No, you are not seeing things. Nobody spiked your drink. Aliens did not kidnap me and replace me with a replica.
Granted, I baked cookies but with my serious lack of baking talents, cookies are considered an accomplishment. I have no idea why, but baking is my personal kitchen kryptonite – just the thought of baking makes me twitchy. I like baked foods, I just have a genetic condition that prevents me from making them. Yeah, that’s it!
Cookies are a relatively easy thing to make, and are typically one of the first recipes that a child starts learning the cooking arts with, so I was pretty sure I could pull them off successfully.
And I was also very wrong. The first batch of these cookies I made turned out great and were a big hit with all my taste testers, but in a brilliant move of epic smooveness, I formatted the memory card the pictures were on by mistake and had to make a second batch for the pictures in this post. I also decided to tweak the recipe on batch #2 a little and the results were a complete and total failure, so what you are getting here is pictures of one batch and the recipe from a totally different one! Yep, I hate baking.
I got the idea for these cookies while wandering around the aisles at my local Costco. I saw oatmeal cookies in the bakery and thought ‘ooh – those look good, but not in bulk’, and on the way out the door I noticed a bag of dried blueberries and thought ‘I’ll bet those would be good in cookies’. Much like the old Reeses Peanut Butter Cups commercials where the person holding the peanut butter and the person holding the chocolate collide and create the ultimate snack food, the memory of the cookies ran smack into my current mental image of the blueberries and I had my plan!
Batch One of these cookies was made just like old fashioned, completely unhealthy cookies should be – with butter and regular old general purpose white flour. I did cut the sugar content a little by using Splenda’s brown sugar blend in place of the brown sugar called for in the recipe, but that was about as close to healthy as this recipe gets. These are pretty much old fashioned, unhealthy, deliciously sweet and fattening cookies. Sometimes you just have to eat the bad things!

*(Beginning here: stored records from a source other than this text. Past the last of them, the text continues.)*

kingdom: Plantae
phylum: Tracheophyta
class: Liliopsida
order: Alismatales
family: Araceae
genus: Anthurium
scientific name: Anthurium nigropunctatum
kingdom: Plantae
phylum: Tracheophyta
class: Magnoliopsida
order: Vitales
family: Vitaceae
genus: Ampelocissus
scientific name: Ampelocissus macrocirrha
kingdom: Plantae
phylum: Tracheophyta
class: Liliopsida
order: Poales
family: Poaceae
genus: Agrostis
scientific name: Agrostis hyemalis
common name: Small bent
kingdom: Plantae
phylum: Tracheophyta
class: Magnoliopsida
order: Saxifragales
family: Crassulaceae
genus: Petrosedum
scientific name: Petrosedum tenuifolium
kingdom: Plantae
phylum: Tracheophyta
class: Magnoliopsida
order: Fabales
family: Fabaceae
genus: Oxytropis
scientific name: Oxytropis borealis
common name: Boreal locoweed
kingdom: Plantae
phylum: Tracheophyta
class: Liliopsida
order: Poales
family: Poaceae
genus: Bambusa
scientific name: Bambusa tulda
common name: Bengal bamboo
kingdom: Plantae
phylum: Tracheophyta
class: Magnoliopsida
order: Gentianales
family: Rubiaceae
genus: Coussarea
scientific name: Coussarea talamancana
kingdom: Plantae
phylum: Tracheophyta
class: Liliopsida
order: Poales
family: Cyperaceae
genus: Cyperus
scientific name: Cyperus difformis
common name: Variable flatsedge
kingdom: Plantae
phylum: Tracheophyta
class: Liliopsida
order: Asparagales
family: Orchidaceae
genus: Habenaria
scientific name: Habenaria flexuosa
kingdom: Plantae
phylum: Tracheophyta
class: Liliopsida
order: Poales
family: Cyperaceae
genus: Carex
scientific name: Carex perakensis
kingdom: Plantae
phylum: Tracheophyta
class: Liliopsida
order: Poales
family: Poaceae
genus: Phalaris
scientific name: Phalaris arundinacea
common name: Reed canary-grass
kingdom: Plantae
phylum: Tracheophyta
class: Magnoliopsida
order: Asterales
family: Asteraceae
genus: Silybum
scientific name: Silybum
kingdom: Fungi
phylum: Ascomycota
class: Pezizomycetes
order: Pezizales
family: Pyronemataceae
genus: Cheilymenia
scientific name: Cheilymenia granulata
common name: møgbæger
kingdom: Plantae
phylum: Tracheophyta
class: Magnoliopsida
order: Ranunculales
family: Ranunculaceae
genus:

I did toss in one somewhat unusual ingredient as I was meddling – I had purchased a bag of mesquite powder (also called mesquite flour) last year when Amity mentioned how delicious it was in baked goods and since it had never been used, I decided to throw some in the mix and see what happened. Anyone who grills knows the word ‘mesquite’ – it is a scraggly hard wood from the SouthWest that is frequently used for smoking meats – but the bean pods of the mesquite are also a food source. The pods are dried and ground into a flour and used in cakes and other baked goods, and impart a sweet, somewhat cinnamon-y flavor to the finished food.
For Batch two, I decided to make a healthier version of the cookies with faux butter and whole wheat four, and it just flat out failed. The cookies tasted good, but wouldn’t firm up enough to be removed from the baking sheets in a single piece. Yep, I hate baking…
So while you are looking at the pictures, keep telling yourself ‘those are the good cookies’ and make the recipe the unhealthy way. You will like them much better that way.
Oatmeal & Blueberry Cookies
Ingredients (for approx. 24 cookies):
- 1 cup all-purpose flour
(ignore the whole wheat flour in the picture!!!) - 2 Tablespoons mesquite flour/powder
- 1/2 teaspoon salt
- 1/2 teaspoon baking soda
- 1 teaspoon vanilla extract
- 3/4 cup firmly packed Splenda brown sugar blend
- 1 large egg
- 1/4 cup water
- 3/4 cup butter, softened
- 2 1/2 cups rolled oats
- 1 cup dried blueberries
Preparation:
Step 1 : Preheat oven to 350 degrees.
Step 2 : In a bowl or large Pyrex measuring cup, mix together the flour, mesquite powder, salt, and baking soda and set aside.
Step 3 : In a large bowl, mix the softened butter and Splenda brown sugar blend together until it is creamy. Add the water, vanilla, and egg and continue mixing until the batter is semi-smooth.
Step 4 : Add the flour mixture to the bowl and mix until everything is fully incorporated and the dough is once again smooth.
Step 5 : Add the oats and blueberries to the dough and stir to combine.
Step 6 : Use a spoon or your hands to make golf ball sized balls of the dough and place them on a cookie sheet at least 2 inches apart. You should be able to get 12 balls per sheet.
Step 7 : Bake the cookies in the 350 degree oven for 14 minutes. Remove from the oven and allow to cool for about 10 minutes before eating / storing.